Sold-out signs are sure to greet the Bergen Philharmonic Orchestra and its Chief Conductor Edward Gardner when they return to the Edinburgh International Festival this summer. Their gripping account of Britten’s Peter Grimes, among the highlights of the festival’s 70th birthday season five years ago, set superlative standards. They intend to do the same at Usher Hall this year with a concert performance of Richard Strauss’s one-act opera Salome (14 August 2022) and a compelling programme of Ravel’s La valse, Schumann’s Piano Concerto in A minor, with Víkingur Ólafsson as soloist, and Rachmaninov’s Symphonic Dances (15 August).
Salome, with its religious symbolism, eroticism and brutality and daring libretto based on Oscar Wilde’s eponymous play, has lost none of its power to shock since it was first staged in 1905. Malin Byström is set to bring her dramatic voice, charismatic artistry and irresistible stage presence to the title role in Edinburgh. The Swedish soprano, recently described by Bachtrack as ‘one of the greatest operatic singers today’, will be joined by Johan Reuter as Jochanaan, Gerhard Siegel as Herodes, Katarina Dalayman as Herodias and Bror Magnus Tødenes as Narraboth. The performance boasts an equally fine supporting cast, including Hanna Hipp, Clive Bayley, Callum Thorpe and James Ley.
Edward Gardner and his Bergen musicians will also perform Salome as part of this year’s Bergen International Festival (2 June), with Sara Jakubiak as Salome, Kostas Smoriginas as Jochanaan and Hubert Francis as Herodes.
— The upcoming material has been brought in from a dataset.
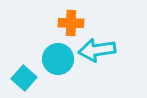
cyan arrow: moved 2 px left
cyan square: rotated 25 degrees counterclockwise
Strauss’s opera marks a continuation of the conductor’s bold programming in Bergen, which has embraced such monumental choral works as Berlioz’s Grande messe des morts and Schoenberg’s Gurre-Lieder and secured international acclaim with concert performances and a Gramophone Award-winning recording of Peter Grimes.
“We’re lucky in Bergen to have an orchestra that can perform both the symphonic and operatic repertoire at the highest level,” notes Edward Gardner. “I think the success of Peter Grimes resonated widely, which means we can attract world-class singers to work with us. It’s wonderful to have Sara and Malin sharing Salome in Bergen and Edinburgh and terrific casts for both performances. Salome is among those operas that work beautifully in concert. It feels like the perfect project to follow on from Grimes and the ideal piece for us to bring to Edinburgh. When we take programmes on tour, they have to be meaningful and contain a unique essence. I’m determined that our performances at the Edinburgh Festival this summer will leave behind something for audiences to remember.”
In addition to playing Schumann’s Piano Concerto in Edinburgh, Víkingur Ólafsson will perform Grieg’s Piano Concerto in A minor with the Bergen Philharmonic and Gardner at the Tivoli Festival in Copenhagen (17 August) and the Rheingau Festival in Wiesbaden (18 August). The Icelandic pianist first worked with orchestra and conductor during the initial Covid-19 lockdown when he filmed the Grieg Concerto in his native city of Reykjavík and the Bergen Philharmonic accompanied the recording from their home at Bergen’s Grieghallen.
“Víkingur’s a star and such an intrepid thinker,” observes Edward Gardner. “The genesis of our relationship was wonderful. Of course there were edges to our online performance, but the essence of it was so beautiful and such a boost in those tough times. Since then we’ve played the Grieg together in person as part of Víkingur’s residency in Bergen last year. He’s a wonderful colleague. We share a similar way of feeling music and searching for ideas. I’m very proud of our second Edinburgh programme, which came out of Salome’s ‘Dance of the Seven Veils’ and the idea of dance itself. There are elements of dance in each of those pieces which I believe perfectly complement Salome. During the pandemic I’ve thought deeply about our role as performers, what we should be giving to our audiences and how we should develop. To work with someone like Víkingur and others like him who are always challenging the status quo is essential for me. It’s a great privilege as a conductor to forge relationships with such an imaginative, innovative performer.”